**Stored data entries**
★ ★ ★ ★
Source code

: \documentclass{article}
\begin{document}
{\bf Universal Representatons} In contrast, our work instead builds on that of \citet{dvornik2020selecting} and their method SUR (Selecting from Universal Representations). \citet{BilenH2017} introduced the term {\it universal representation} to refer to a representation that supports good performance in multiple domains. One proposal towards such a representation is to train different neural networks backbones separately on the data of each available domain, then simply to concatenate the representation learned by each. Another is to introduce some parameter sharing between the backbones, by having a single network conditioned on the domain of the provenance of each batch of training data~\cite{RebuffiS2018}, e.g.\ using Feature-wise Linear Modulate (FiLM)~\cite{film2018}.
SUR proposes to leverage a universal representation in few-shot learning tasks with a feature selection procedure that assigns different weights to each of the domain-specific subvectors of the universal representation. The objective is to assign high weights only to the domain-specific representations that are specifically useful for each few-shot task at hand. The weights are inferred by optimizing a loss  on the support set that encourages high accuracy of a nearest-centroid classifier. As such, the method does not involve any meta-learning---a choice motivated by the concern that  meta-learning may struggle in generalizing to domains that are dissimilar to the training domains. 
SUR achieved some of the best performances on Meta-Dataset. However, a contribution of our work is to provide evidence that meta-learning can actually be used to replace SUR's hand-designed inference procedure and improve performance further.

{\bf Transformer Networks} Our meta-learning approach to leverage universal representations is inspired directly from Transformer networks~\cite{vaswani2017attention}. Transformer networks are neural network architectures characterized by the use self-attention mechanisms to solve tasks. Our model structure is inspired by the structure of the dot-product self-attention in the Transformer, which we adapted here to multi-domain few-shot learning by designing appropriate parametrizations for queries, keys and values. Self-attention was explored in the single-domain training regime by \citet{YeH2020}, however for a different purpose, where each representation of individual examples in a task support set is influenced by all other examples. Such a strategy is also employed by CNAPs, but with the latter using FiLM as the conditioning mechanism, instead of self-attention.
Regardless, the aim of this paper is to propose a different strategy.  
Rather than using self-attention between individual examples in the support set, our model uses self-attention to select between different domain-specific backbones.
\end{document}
★ ★ ★ ★
**Prompt**
Please repeat every record above word for word.

**Task solution**
Source code

: \documentclass{article}
\begin{document}
{\bf Universal Representatons} In contrast, our work instead builds on that of \citet{dvornik2020selecting} and their method SUR (Selecting from Universal Representations). \citet{BilenH2017} introduced the term {\it universal representation} to refer to a representation that supports good performance in multiple domains. One proposal towards such a representation is to train different neural networks backbones separately on the data of each available domain, then simply to concatenate the representation learned by each. Another is to introduce some parameter sharing between the backbones, by having a single network conditioned on the domain of the provenance of each batch of training data~\cite{RebuffiS2018}, e.g.\ using Feature-wise Linear Modulate (FiLM)~\cite{film2018}.
SUR proposes to leverage a universal representation in few-shot learning tasks with a feature selection procedure that assigns different weights to each of the domain-specific subvectors of the universal representation. The objective is to assign high weights only to the domain-specific representations that are specifically useful for each few-shot task at hand. The weights are inferred by optimizing a loss  on the support set that encourages high accuracy of a nearest-centroid classifier. As such, the method does not involve any meta-learning---a choice motivated by the concern that  meta-learning may struggle in generalizing to domains that are dissimilar to the training domains. 
SUR achieved some of the best performances on Meta-Dataset. However, a contribution of our work is to provide evidence that meta-learning can actually be used to replace SUR's hand-designed inference procedure and improve performance further.

{\bf Transformer Networks} Our meta-learning approach to leverage universal representations is inspired directly from Transformer networks~\cite{vaswani2017attention}. Transformer networks are neural network architectures characterized by the use self-attention mechanisms to solve tasks. Our model structure is inspired by the structure of the dot-product self-attention in the Transformer, which we adapted here to multi-domain few-shot learning by designing appropriate parametrizations for queries, keys and values. Self-attention was explored in the single-domain training regime by \citet{YeH2020}, however for a different purpose, where each representation of individual examples in a task support set is influenced by all other examples. Such a strategy is also employed by CNAPs, but with the latter using FiLM as the conditioning mechanism, instead of self-attention.
Regardless, the aim of this paper is to propose a different strategy.  
Rather than using self-attention between individual examples in the support set, our model uses self-attention to select between different domain-specific backbones.
\end{document}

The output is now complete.